### TASK STATEMENT
Continue the personal essay about feeling constantly exhausted despite a stronger medicine dose, beginning right after its final sentence.

### PROVIDED TEXT
I have no words. But I need to rant. One last time. Then, I promise I'll quit complaining. I had high hopes for a change. I left my doctor's office last Tuesday in high spirits. Hopeful that the fact that my blood tests came back lower than ever meant there was an actual, tangible, scientific reason for me feeling so lousy all the time. And hopeful that the fact that my doctor acknowledged this, and prescribed a stronger dose of my medicine would help eliminate that feeling.
Today, I am without hope. I am questioning. Is this to be my life now? Is this what I will suffer with day in and day out for years to come? I can't accept it. I am not my body. But, I am a prisoner of it, just the same. I can't be me inside this body. I haven't gone for a long, lift-my-spirits, therapeutic run in weeks. I don't have the energy. I find myself moping. Doing the bare minimum just to get by. I give myself little tasks, trying to motivate myself. Things like getting the laundry done, vacuuming the family room, weeding the front yard, taking my kids to the pool. These things exhaust me. I discover I have a rapidly growing list of things lift half finished or undone.
Today, I should be cleaning, packing, getting ready to leave for our family camp out tomorrow. Two days ago, I was excited. Normally, I love camping. Today, I dread it. How can I go do things I used to love, when all I want to do is crawl into a cave and hibernate for the eternities?

### INPUT DATA
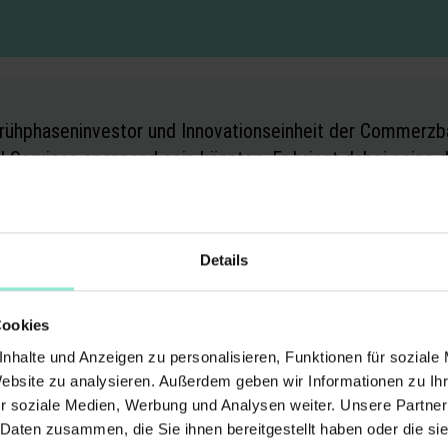
, Frühphaseninvestor und Innovationseinheit der Commerzb
 Services spannend sein könnten. Er bringt dabei seine di
Details
Cookies
nhalte und Anzeigen zu personalisieren, Funktionen für soziale
Website zu analysieren. Außerdem geben wir Informationen zu I
r soziale Medien, Werbung und Analysen weiter. Unsere Partner
 Daten zusammen, die Sie ihnen bereitgestellt haben oder die s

### RESULT
I look inside my mind and discover morbid thoughts. I discover myself having envy for people with terminal diseases. People with cancer. People who can see an end to their misery, and can therefore look forward to death.
My sickness is not that serious. Nor is it terminal. But it is changing my life. So, as I see it, my life as it were, as it was, is over. And I don't know how to begin again, living as a different me, inside a limited body. I mourn my old self. I mourn the mother I used to be...could have been. I mourn the loss of the children I will never bear. I mourn the loss of my fertility. I mourn the wife I was....and pity my family, my husband, for what they put up with everyday. I mourn the friend I used to be. The sister and daughter I was. I am not that person anymore.
I am living in a fog...and all I can see is me, whithering away into nothing.